Here are some rules of thumb:
- Use "query: " and "passage: " correspondingly for asymmetric tasks such as passage retrieval in open QA, ad-hoc information retrieval.
- Use "query: " prefix for symmetric tasks such as semantic similarity, bitext mining, paraphrase retrieval.
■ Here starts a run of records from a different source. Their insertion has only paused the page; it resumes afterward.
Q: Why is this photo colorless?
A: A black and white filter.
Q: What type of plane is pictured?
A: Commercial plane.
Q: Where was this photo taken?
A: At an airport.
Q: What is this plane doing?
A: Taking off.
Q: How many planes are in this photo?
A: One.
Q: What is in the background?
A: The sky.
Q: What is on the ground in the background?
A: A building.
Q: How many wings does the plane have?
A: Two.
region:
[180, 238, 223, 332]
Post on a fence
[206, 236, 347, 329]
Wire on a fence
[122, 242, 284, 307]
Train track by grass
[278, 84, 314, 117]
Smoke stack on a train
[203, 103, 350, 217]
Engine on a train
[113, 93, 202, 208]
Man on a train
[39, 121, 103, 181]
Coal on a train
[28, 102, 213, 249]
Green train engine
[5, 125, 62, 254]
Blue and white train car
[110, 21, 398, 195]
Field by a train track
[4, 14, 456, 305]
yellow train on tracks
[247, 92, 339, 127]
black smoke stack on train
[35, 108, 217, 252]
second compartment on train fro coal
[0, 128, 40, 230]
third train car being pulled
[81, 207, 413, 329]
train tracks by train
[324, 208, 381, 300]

- Use "query: " prefix if you want to use embeddings as features, such as linear probing classification, clustering.
## Citation
If you find our paper or models helpful, please consider cite as follows:
```text
@misc{KoE5,
author = {NLP & AI Lab and Human-Inspired AI research},
title = {KoE5: A New Dataset and Model for Improving Korean Embedding Performance},
year = {2024},
publisher = {Youngjoon Jang, Junyoung Son, Taemin Lee},
journal = {GitHub repository},
howpublished = {\url{https://github.com/nlpai-lab/KoE5}},
}
```
```
@article{wang2024multilingual,
title={Multilingual E5 Text Embeddings: A Technical Report},
author={Wang, Liang and Yang, Nan and Huang, Xiaolong and Yang, Linjun and Majumder, Rangan and Wei, Furu},
journal={arXiv preprint arXiv:2402.05672},
year={2024}
}
```
## Limitations
Long texts will be truncated to at most 512 tokens.